Another system according to the present invention provides a novel approach to determine Ackermann geometry status of a steering system based on a theoretical Ackermann angle. The system is configured to receive a first signal representative of a first toe angle of the first steerable wheel and a second signal representative of a second toe angle of the second steerable wheel when the first steerable wheel is positioned at the first toe angle. A theoretical Ackermann angle is calculated based on a wheelbase value representing the length of the vehicle""s wheelbase, a track width value representing the vehicle""s track width, and the first toe angle. The system determines Ackermann geometry status of the steering system based on the second toe angle and the theoretical Ackermann angle.
In one aspect, the system may determine Ackermann geometry status of the steering system based on an Ackermann percentage. The system determines an Ackermann percentage based on the second toe angle and the theoretical Ackermann angle. The Ackermann percentage is then compared with a threshold value. The system determines Ackermann geometry status of the steering system based on a result of the comparison.
In another aspect, the system may have a database that includes values of wheelbase and track width of different vehicle models. Thus, the theoretical Ackermann angle can be calculated by accessing the database without measuring the wheelbase and track width. The values can also be obtained from other sources, such as measured by the system by attaching proper sensors or measurement devices, or the values can be input by an operator by checking a printed reference book, or by measuring manually, such as with a tape measure.
In one aspect of the present disclosure, a troubleshooting process is displayed in response to the steering system being determined as lacking proper Ackermann geometry.
While certain descriptions in the above illustrate the disclosure based on a generic description of first and second steerable wheels, in one aspect of the disclosure, the first steerable wheel may be the right steerable wheel and, the second steerable wheel may be the left steerable wheel. Inversely, the first steerable wheel is the left steerable wheel and the second steerable wheel is the right steerable wheel of the vehicle.

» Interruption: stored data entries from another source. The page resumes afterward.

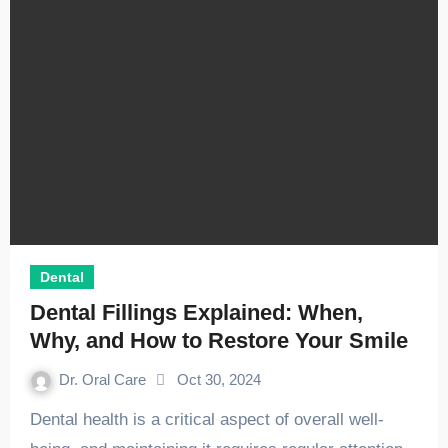
Dental
Dental Fillings Explained: When,
Why, and How to Restore Your Smile
Dr. Oral Care
Oct 30, 2024
Dental health is a critical aspect of overall well-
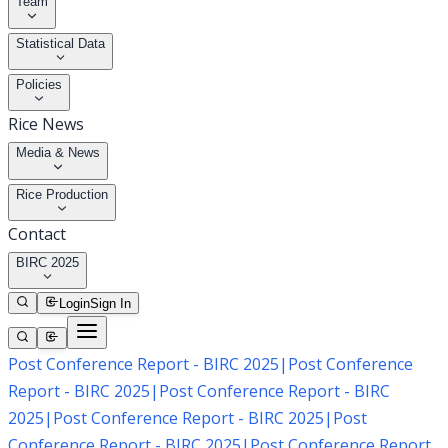
Team
Statistical Data
Policies
Rice News
Media & News
Rice Production
Contact
BIRC 2025
Login
Sign In
Post Conference Report - BIRC 2025
|
Post Conference
Report - BIRC 2025
|
Post Conference Report - BIRC
2025
|
Post Conference Report - BIRC 2025
|
Post
Conference Report - BIRC 2025
|
Post Conference Report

Still other advantages of the present disclosure will become readily apparent from the following detailed description, simply by way of illustration of the disclosure and not limitation. As will be realized, the disclosure is capable of other and different embodiments, and its several details are capable of modifications in various obvious respects, all without departing from the disclosure. Accordingly, the drawing and description are to be regarded as illustrative in nature, and not as restrictive.